İbn Arabî Hazretleri başka bir seferinde şöyle demektedir: “Bir gün Kâbe’ye baktım kendisini tavaf etmemi istiyor, zemzem ise, bize kavuşmayı arzu ederek kendi suyundan bol bol içmemi diliyordu. Her ikisine hitaben beyitler söyledik…”

Yine bir tavafını şöyle anlatmaktadır: “Soğuk ve mehtaplı bir gecede sağnak yağmurla abdest almış ve şiddetli bir rahatsızlıkla tavafa çıkmıştım. Sonra Hacer-i Esved’i öperek tavafa başladım. Rükn-i Şâmî köşesine ulaştığımda, Kâbe beni kulağımla işittiğim bir konuşmayla tehdit etti. Şiddetli bir sancı duydum. Sonra Allah’a yemin ederim ki, Kâbe temelleriyle birlikte yerden yükseldi. Derhal irticalen şiir söyledim. Kâbe bana tavaf etmemi tekrar işaret etti… (…) Sonra ona teşekkür ettim ve aramızda sulh yaptık…” (Fütuhat)

Görülüyor ki, Beytullah sadece taş bir binadan ibaret değildir. Ehlullah orada ve Hazreti Rasulullah s.a.v.’in Ravza-i Tahire’sinde çok manalara muttali olabilmektedirler. Yukarıda anlatılan hususlar adı geçen mübarek makamların heybetini hissetmek ve edebi muhafaza etmek açısından önem arz etmektedir.

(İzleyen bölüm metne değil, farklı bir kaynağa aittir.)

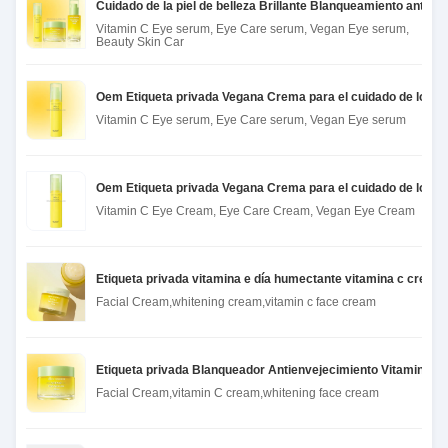
Cuidado de la piel de belleza Brillante Blanqueamiento antien
Vitamin C Eye serum, Eye Care serum, Vegan Eye serum,
Beauty Skin Car
Oem Etiqueta privada Vegana Crema para el cuidado de los oj
Vitamin C Eye serum, Eye Care serum, Vegan Eye serum
Oem Etiqueta privada Vegana Crema para el cuidado de los oj
Vitamin C Eye Cream, Eye Care Cream, Vegan Eye Cream
Etiqueta privada vitamina e día humectante vitamina c crema
Facial Cream,whitening cream,vitamin c face cream
Etiqueta privada Blanqueador Antienvejecimiento Vitamina C C
Facial Cream,vitamin C cream,whitening face cream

Edepli bir ecdadın torunları

Elbette ki mukaddes topraklarda mübarek makamlar Kâbe-i Muazzama’dan ve Ravza-i Tahire’den ibaret değildir. O bölgenin her karışı Hz. Rasulullah s.a.v.’in, sair Peygamberlerin -salât ve selam üzerlerine olsun- Sahabe-i Kiram Efendilerimizin -Allah hepsinden razı olsun- ve Evliyaullahın -Hak Tealâ sırlarını mukaddes kılsın- mübarek ayaklarının değdiği yerlerdir. Bir sahabi kabrine gittiğiniz zaman kendinizi küçük bir Ravza’nın önünde duruyormuş gibi hissedersiniz. Rabıta ile huzura girer, selam verir ve mübarek ruhlarına Kur’an okursunuz.

İki Cihan Güneşi s.a.v.’in edebinden nasibi olmayan O’nun nurlu yolundan istifade edemez. İnce bir duyuş, ince bir hissiyata sahip olan büyükler kutsî mekânlarda diğer yerlere nispetle edebe çok daha fazla dikkat etmişlerdir. İmam Malik rh.a Hazretleri, Allah Rasulü s.a.v.’in bastığı toprağa hürmeten Medine-i Münevvere’de hayvan üstüne binmemiş, ayakkabı da giymemiştir.
Sultan Abdülhamid Han k.s. Hazretleri zamanın büyük velilerindendi. İstanbul’dan Medine-i Münevvere’ye kadar tren hattı yaptırmıştı. Allah Rasulü s.a.v.’in muazzez ruhlarını gürültüyle rahatsız etmemek için Medine İstasyonu’nda rayların altına keçe döşetmişti. Osmanlı’nın o ince ruhlu insanları Mescid-i Nebevî’yi tamir ederken yine aynı maksatla çekiçlerine keçe bağlıyorlardı. Bu zamanın Kutlusu k.s. Sahabi kabirlerini ziyaret ederken mezarlıkta ayakkabılarını çıkarıyor ve derin bir hürmetle huzurlarına giriyordu. Allah onlardan razı olsun ve gölgelerini başımızdan eksik etmesin.

Şair ne güzel söylemiş:

Ehli dil arasında aradım, kıldım talep
Her hüner makbul imiş, illâ edep illâ edep…
1 Allah Tealâ her türlü mekândan ve yaratıkların hallerine benzemekten münezzehtir. Buradaki Beytullah, Allah’ın evi ifadesi mecazidir.